Konwinski: The race for mayorWritten by Micheal Konwinski | | email@example.com
The race for Toledo’s mayor has Councilman D. Michael Collins versus Mayor Mike Bell — ex-policeman versus ex-fireman, Independent versus Independent. What is interesting about this is that neither is an attorney — they both worked a full career before entering politics — and they are not Democrats. In politics, particularly Toledo politics, this is unusual.
Bell is running a low-key campaign, which basically concentrates on three major points: solving the 2010 deficit “crisis,” bringing new investment into Toledo and reducing crime. Bell cruised to a first-place finish in the primary without too much effort. Whether that was an endorsement of his stewardship or due to the other candidates knocking each other off remains to be seen.
Collins, on the other hand, was expected to finish in the back of the pack. Indeed, he was listed as a “second tier” candidate (I was designated a “third tier” candidate) behind Bell and Anita Lopez. Collins finished second through a combination of hard work and a decent message, and benefited from the Lopez/Joe McNamara crash. My NASCAR analogy is that Bell had a comfortable lead as McNamara kept banging on Lopez’s bumper attempting to pass her and she lost control, wrecking both herself and McNamara. This enabled Collins to miss the accident and speed ahead into second. Alan Cox and I were lapped, and Opal Covey spent most of her time in the pits.
I watched Bell and Collins in all of the primary forums, the Ottawa Tavern discussions and the first debate between them. I have also looked at their websites and talked to them briefly during the primary. Both of them seem to be nice guys who want to do what’s right for Toledo, and neither one will embarrass Toledo.
The one thing that did please me about Collins’ win was that he did it without spending a huge amount of money.
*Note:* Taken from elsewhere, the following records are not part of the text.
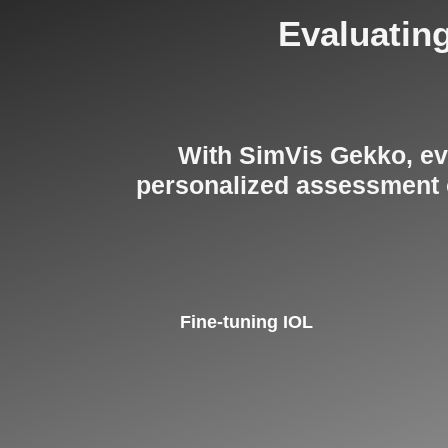
Evaluating
With SimVis Gekko, eve
personalized assessment on
Fine-tuning IOL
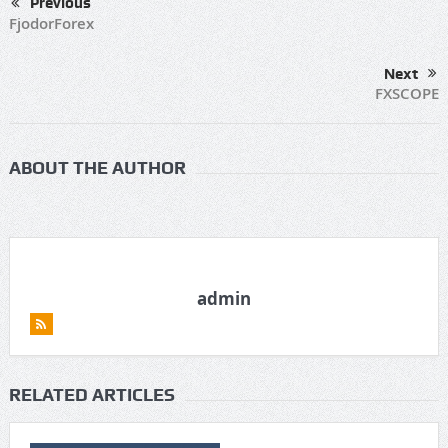
Previous
FjodorForex
Next
FXSCOPE
ABOUT THE AUTHOR
admin
RELATED ARTICLES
It was nice to see that you can win a primary without spending $100,000. It gives hope to future candidates. I am also amused to see Carty Finkbeiner, Jack Ford and other Democrats scrambling to reach out to Collins in an effort to keep themselves relevant.
Bell has the advantage of incumbency, and in Toledo, that is a huge advantage. Toledo has always seemed to have a fatalistic approach to city government. While I was collecting my signatures, many people wished me luck, but would then say “You know, they are not gonna let you do those things,” referring to the cuts I planned to make. Nobody could really tell me who “they” were, but the inference was the other politicians, their supporters and the mysterious “others” who lurk around One Government Center. That got me to thinking that not only did I have to show voters that I could do the job, I had to convince them that I wouldn’t “screw up” if elected. It seemed that people were so frustrated with the mayors prior to Bell that as long as Bell didn’t drive the city motorcycle over a fiscal cliff, the voters would be happy.
The mission that Collins has is to not only show that he is different from Bell — he has to be specific in how he will improve the city, prove to the voters that he will not let the mysterious “they” control him and assure them that he won’t screw it up. It won’t be easy; the history of Toledo politics is that we would rather avoid failure than risk success. We would rather keep handing the ball off than risk the interception. Just look at who we keep sending to Congress.
Michael Konwinski is a lifelong Toledoan. He graduated from the University of Toledo in 1978. He worked for the City of Toledo, retiring in December of 2012 after almost 31 years. He was the Libertarian candidate for mayor in the recent primary election.